Héritages…

Jean-Pierre Han

9 mai 2024

in Critiques

Fille de roi, de et avec Sarah Llorca et Benoît Dugué. Spectacle vu à Charenton-le-Pont le 4 mai 2024. En tournée au Festivalet (Chilhac, 43), puis en juillet au tiers lieu Nouvelles Coordonnées (Fontaine-l’Abbé, 27), puis en 2025 au CDN ce Caen.

CREDIT PHOTO FRANCOIS-JOSEPH BOTBOL 3

On ne peut, a priori, qu’être favorablement disposé, avec beaucoup de curiosité, à l’égard d’une compagnie qui s’est donné le nom de « Hasard objectif »… De hasard objectif, justement, il est bel et bien question dans Fille de roi – un beau titre dans sa justesse d’expression – conjointement signé par la créatrice de la compagnie, Sara Llorca et Benoît Lugué. La relation, sinon le télescopage, entre le cas de la jeune Cordélia, la troisième des filles du Roi Lear, partageant son royaume entre ses trois héritières, et celui de Sara Llorca, issue d’une famille et ses multiples branches appartenant toutes à la sphère théâtrale, dans son rapport à son père-roi, Denis Llorca, comédien et metteur en scène emblématique à partir des années 1970, qui dirigea le Centre théâtral de Franche-Comté de Besançon, puis notamment le festival d’Alba-la-Romaine, et qui vient de disparaître en février dernier, cette relation entre le roi Lear et le roi Llorca avec Cordelia-Sara est on ne peut plus judicieuse et intellectuellement passionnante.
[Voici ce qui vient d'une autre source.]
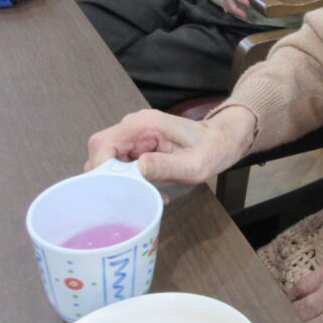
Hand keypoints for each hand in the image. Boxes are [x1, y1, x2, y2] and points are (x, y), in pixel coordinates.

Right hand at [84, 107, 255, 183]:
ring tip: (141, 194)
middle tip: (125, 197)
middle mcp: (135, 125)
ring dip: (118, 179)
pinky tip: (146, 188)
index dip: (99, 168)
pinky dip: (128, 177)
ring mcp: (135, 133)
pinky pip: (121, 161)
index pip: (103, 143)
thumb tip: (138, 168)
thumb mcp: (194, 165)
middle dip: (106, 177)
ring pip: (108, 158)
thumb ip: (166, 166)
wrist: (222, 140)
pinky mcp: (138, 143)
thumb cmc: (212, 150)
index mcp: (145, 124)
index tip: (110, 190)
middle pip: (100, 151)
Elle permet en tout cas, en toute simplicité, à Sara Llorca, tout comme à Cordelia, de dire l’amour qu’elles portent à leurs pères. Elle permet surtout à Sarah Llorca d’interroger les questions d’héritage et de filiation dans leur extrême complexité certes, mais néanmoins dans une traduction théâtrale d’une lumineuse simplicité.

Car, et c’est là une des réussites de la proposition théâtrale qui nous est offerte, quelque chose d’une parfaite juvénilité, celle d’une jeune femme à la grâce infinie clamant l’amour pour son père, lui rendant ainsi hommage (on entend sa voix enregistrée) tout en l’interrogeant sur ce qui pourrait être de l’ordre de sa responsabilité de père. C’est d’autant plus touchant (et juste) que Sara Llorca possède déjà, en dépit de son jeune âge, un passé théâtral déjà bien fourni en tant que comédienne, mais aussi en tant que metteure en scène, qu’autrice, porteuse de nombreux projets. Sa compagnie a été créée il y a plus d’une dizaine d’années, en 2012…

Le plateau de Fille de roi, sans être fait de « quelques planches et pas grand-chose », y ressemble quand même quelque peu : un tapis sur lequel est posée un malle contenant des costumes de scène « d’époque » qui une fois sortis seront suspendus à un porte-cintre après avoir été comme essayés, comme on essaye un rôle, une petite mallette et un micro sur pied pour Benoît Lugué… Fille de roi est conçu pour être joué (et il l’est) sur une scène de théâtre, un gymnase ou un autre lieu. Ce qui importe ce sont les pensées et les interrogations, les mises en demeure adressées au père-roi, les considérations sur la pièce de Shakespeare qui hante la metteure en scène-interprète depuis longtemps et qui n’hésite pas à revêtir les atours de Cordélia et à poser les mêmes questions à Lear… avec la complicité (les ponctuations) musicale – les accompagnements, terme à prendre au pied de la lettre – de Benoît Lugué.

Un beau moment qui a la pudeur de nous faire passer pour de la légèreté de graves interrogations sur la chaîne de nos existences.